With augmented reality (AR) software the real-world image is augmented by virtual computer-generated imagery that is created when a webcam or camera-like device ‘reads’ the target embedded in a page.
The second-year apprentice engineering trade learners were chosen as a ‘test’ group because they are generally kinaesthetic learners who don’t always have access to the real-life artefacts they are studying. If this project was successful, further developments could be undertaken to enable augmented targets to be viewed via cellphones.
Learners who view images of artefacts on a computer screen are able to rotate and enlarge them, as well as view them from different angles.
The objectives for the project were:
- Test the ‘proof of concept’ of using three-dimensional digital graphics for paper-based distance learning materials.
- Collaborate with schools and support centres to develop materials.
- Deliver the course materials to learners.
- Seek feedback from learners.
- Write a research report that includes recommendations for further use and an analysis of scalability and transferability.
The agreed outcomes were the development of:
- ‘proof of concept’
- material for learners to trial – this included the development of targets in one unit of work
- a scalable and transferable process.
The process involved conversion of three-dimensional AutoCAD models so that they could be used by learners using AR software triggered from printed learning material using a web camera.
The AR software converted the models into three-dimensional images that could be viewed from all angles by manipulating the viewing angle of the web camera.
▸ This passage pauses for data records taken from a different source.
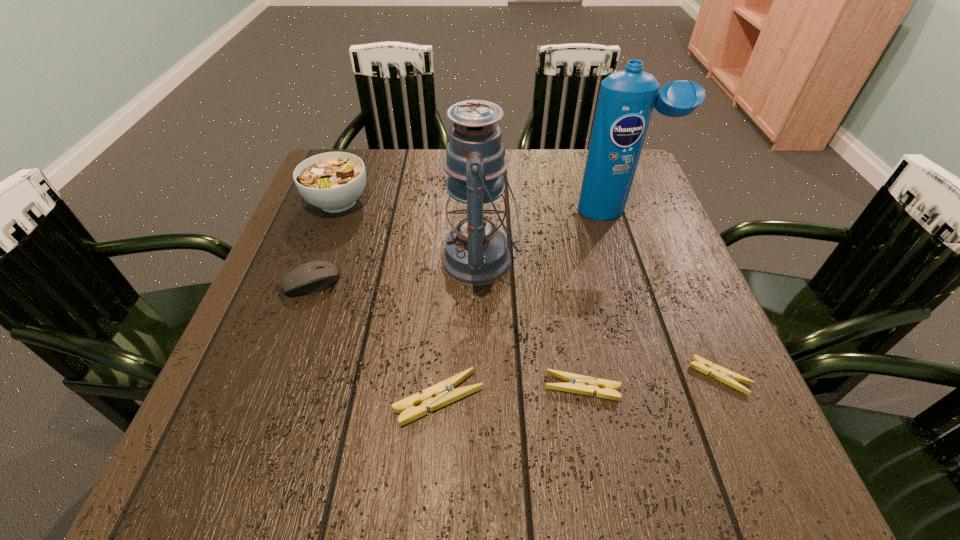
The image size is (960, 540). In order to click on vacant space situated on the back of the leftmost clothespin in this screenshot , I will do tap(448, 262).

I want to click on vacant space situated 0.380m on the left of the second clothespin from right to left, so click(x=324, y=387).

At what (x,y) coordinates should I click in order to perform the action: click on blank space located on the left of the rightmost clothespin. Please return your answer as a coordinate pair (x, y). This screenshot has height=540, width=960. Looking at the image, I should click on (481, 376).

The width and height of the screenshot is (960, 540). I want to click on vacant area situated on the front of the fifth shortest object, so click(x=308, y=282).

Locate an element on the screen. This screenshot has height=540, width=960. vacant space located on the back of the shampoo is located at coordinates (598, 154).

Where is `vacant position located on the right of the computer equipment`? vacant position located on the right of the computer equipment is located at coordinates (391, 282).

What are the coordinates of `free point located on the front-facing side of the lantern` in the screenshot? It's located at (396, 261).

The image size is (960, 540). Identify the location of vacant space positioned on the front-facing side of the lantern. (338, 261).

Where is `vacant space located 0.060m on the front-facing side of the lantern`? Image resolution: width=960 pixels, height=540 pixels. vacant space located 0.060m on the front-facing side of the lantern is located at coordinates (415, 261).

You are a GUI agent. You are given a task and a screenshot of the screen. Output one action in this format:
    pyautogui.click(x=<x>, y=<y>)
    Task: Click on the object that is at the far edge
    
    Given the screenshot: What is the action you would take?
    pyautogui.click(x=333, y=181)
We then inserted targets into course materials, put the AR software and image files on a DVD, developed instructions and sent the materials to learners to trial. As part of this process three staff from the Open Polytechnic user tested the course materials and software.
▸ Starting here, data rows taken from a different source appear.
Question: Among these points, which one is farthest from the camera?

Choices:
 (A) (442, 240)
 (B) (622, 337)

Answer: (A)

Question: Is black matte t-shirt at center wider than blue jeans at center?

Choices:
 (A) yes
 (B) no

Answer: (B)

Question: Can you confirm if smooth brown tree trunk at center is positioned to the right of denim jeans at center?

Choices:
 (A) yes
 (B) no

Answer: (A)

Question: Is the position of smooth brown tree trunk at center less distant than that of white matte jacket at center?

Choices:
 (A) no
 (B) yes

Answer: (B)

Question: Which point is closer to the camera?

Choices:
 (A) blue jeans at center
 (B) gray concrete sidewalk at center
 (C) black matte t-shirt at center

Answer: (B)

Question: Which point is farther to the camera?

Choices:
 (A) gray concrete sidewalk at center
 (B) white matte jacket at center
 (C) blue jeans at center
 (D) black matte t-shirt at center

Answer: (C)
Issues related to computer compatibility caused difficulties for learners and meant that while the project team felt that the development of a process and associated learning had been successful, we were unable to trial the material fully with learners.
Conclusions and recommendations
Proof of concept was achieved from an instructional design perspective where the learning materials provided an additional dimension for the learner. The process of adding easily accessible 3-D graphics to augment the paper-based learning packages used for teaching trade engineering theory also was achieved with relative ease. The technological implications associated with the learners’ study environment presented greater challenges which limited the full potential of the learning outcome.
The recommendations arising from this project are:
- Use the process developed for this project to insert augmented reality targets in course material.
- Establish learners’ computer hardware and software configurations and their capability to meet the technical requirements to augment paper based learning packages.
- Establish a repository of high-quality images that can be rendered in 3-D.